More pictures of a selection of the Japanese acers in West Park as their leaves turn permutations of red, yellow, orange and purple (!) for autumn. To see how much the colours can change in a week or so, earlier pictures of the first two trees in this set can be seen here.
A quiet residential street, with a jay investigating one of the lawns, then flying onto the roof of the house when disturbed. As is the way when there’s just a fleeting opportunity, I had the wrong lens on the camera.
In Bantock Park, there’s a row of conifers and silver birches on the edge of the pitch and putt course. Most autumns, the area round these trees is good for mushrooms, with several different species including fly agarics.
This year has been quite a good one. The mushroom in these pictures was growing under the same tree as some fly agarics. The warty appearance marked it as some kind of agaric. The domed cap, looking very like a golf ball from a distance, meant it had probably emerged during the previous night.
This was pure white all over. Fly agarics have bright red caps, fading to orange after heavy rain. The white flecks on fly agaric caps are the remains of the veil which protected it when it was forcing its way through the soil. So our pure white mushroom must be a different, much rarer species.

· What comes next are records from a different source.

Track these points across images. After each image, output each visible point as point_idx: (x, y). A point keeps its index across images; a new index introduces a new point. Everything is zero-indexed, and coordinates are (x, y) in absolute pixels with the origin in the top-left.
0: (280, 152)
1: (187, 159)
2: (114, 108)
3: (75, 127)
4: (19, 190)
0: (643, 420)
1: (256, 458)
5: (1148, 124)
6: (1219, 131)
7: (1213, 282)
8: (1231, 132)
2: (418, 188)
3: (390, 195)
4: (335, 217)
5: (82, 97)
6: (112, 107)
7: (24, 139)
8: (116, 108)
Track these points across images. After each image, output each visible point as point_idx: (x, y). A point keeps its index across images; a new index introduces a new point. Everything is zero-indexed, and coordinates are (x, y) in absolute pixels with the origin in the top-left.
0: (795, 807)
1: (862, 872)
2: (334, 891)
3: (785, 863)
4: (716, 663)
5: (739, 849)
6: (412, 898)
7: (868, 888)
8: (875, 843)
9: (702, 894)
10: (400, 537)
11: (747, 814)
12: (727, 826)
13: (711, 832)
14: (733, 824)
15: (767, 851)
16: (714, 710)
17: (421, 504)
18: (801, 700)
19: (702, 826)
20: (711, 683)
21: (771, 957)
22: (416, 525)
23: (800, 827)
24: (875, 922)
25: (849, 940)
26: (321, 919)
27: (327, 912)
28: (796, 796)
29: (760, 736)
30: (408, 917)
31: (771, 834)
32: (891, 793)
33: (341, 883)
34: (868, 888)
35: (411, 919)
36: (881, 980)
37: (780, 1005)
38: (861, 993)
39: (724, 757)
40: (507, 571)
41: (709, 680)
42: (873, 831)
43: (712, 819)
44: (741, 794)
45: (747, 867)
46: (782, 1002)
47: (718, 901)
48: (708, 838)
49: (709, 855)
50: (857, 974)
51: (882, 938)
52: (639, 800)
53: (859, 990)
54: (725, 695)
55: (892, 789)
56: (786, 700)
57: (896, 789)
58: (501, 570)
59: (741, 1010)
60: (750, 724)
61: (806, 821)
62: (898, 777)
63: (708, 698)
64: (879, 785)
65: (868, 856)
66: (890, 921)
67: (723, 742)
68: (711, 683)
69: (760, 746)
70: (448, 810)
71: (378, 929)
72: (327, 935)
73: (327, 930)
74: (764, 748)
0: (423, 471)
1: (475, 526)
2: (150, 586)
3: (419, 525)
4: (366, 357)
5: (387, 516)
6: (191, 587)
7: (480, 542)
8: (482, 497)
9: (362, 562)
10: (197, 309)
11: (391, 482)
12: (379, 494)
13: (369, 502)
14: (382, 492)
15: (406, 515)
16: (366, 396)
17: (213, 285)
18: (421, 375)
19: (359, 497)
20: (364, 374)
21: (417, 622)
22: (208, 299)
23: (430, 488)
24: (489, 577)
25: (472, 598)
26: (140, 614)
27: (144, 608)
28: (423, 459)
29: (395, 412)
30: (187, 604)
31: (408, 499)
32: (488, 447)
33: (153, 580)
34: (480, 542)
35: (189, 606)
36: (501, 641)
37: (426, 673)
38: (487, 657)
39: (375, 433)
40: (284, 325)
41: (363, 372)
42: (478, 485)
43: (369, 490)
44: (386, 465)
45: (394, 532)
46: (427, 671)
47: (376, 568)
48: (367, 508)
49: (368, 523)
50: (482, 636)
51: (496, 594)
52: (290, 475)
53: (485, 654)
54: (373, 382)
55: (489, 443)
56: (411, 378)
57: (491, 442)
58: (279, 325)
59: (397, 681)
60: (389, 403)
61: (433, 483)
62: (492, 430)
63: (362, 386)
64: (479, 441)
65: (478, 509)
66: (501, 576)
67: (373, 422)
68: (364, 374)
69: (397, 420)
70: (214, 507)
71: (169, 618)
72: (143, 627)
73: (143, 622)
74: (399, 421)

Another visit to the park four or five days later ended such speculations. The mushroom had grown to its full size. As the cap expanded and flattened, the veil had now broken, revealing the red below.
Growing on a conifer stump in a front garden on Richmond Road, plums and custard. Such stumps, or fallen trees, are what these fungi feed on. Their name refers to their distinctive colour: they’re not edible.
The berries on a purple beautyberry in West Park living up to their name. The shrub is also supposed to put on a good show when the leaves turn to autumn colours before dropping off. But that happens very early in the autumn, and I always miss it.